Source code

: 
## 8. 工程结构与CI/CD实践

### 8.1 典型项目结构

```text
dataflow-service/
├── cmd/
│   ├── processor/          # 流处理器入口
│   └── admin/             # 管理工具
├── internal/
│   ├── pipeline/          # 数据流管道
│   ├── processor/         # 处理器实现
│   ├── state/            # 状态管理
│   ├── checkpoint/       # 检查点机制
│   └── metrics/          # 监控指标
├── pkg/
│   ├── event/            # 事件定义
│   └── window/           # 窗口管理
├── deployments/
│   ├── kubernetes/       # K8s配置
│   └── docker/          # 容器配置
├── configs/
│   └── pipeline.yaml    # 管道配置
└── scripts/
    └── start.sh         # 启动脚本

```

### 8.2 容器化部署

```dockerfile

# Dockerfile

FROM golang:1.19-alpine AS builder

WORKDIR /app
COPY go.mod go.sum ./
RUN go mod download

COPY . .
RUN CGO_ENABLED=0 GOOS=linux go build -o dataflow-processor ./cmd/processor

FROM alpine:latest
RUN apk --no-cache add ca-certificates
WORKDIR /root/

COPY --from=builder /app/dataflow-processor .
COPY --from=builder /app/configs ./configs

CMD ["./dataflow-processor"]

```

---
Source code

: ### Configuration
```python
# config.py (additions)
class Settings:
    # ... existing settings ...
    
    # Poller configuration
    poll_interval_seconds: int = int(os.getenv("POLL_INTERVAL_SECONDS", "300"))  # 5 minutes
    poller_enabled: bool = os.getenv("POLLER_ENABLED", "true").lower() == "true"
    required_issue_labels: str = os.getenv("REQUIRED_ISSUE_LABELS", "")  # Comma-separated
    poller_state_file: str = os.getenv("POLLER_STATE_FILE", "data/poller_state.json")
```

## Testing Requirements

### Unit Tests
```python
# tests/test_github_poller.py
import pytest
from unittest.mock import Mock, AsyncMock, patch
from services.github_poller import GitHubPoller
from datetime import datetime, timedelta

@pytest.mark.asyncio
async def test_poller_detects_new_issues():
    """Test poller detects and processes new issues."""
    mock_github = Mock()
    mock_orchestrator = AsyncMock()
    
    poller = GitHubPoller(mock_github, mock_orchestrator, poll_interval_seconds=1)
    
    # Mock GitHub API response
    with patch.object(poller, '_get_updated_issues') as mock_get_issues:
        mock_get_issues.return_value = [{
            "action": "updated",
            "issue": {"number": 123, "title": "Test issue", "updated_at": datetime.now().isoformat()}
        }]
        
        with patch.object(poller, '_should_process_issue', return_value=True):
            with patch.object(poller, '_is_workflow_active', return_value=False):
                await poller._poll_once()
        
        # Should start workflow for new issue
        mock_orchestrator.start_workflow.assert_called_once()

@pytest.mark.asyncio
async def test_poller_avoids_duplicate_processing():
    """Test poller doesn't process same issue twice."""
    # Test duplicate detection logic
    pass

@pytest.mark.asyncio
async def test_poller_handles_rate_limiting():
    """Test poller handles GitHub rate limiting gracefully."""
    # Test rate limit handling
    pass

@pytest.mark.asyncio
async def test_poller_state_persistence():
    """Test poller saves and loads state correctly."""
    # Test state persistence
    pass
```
■ ■ ■ ■ ■ ■ ■
▸ **Activity**: Return all lines from the data that include the string "alpine".

▸ **Exercise result**:
FROM golang:1.19-alpine AS builder
FROM alpine:latest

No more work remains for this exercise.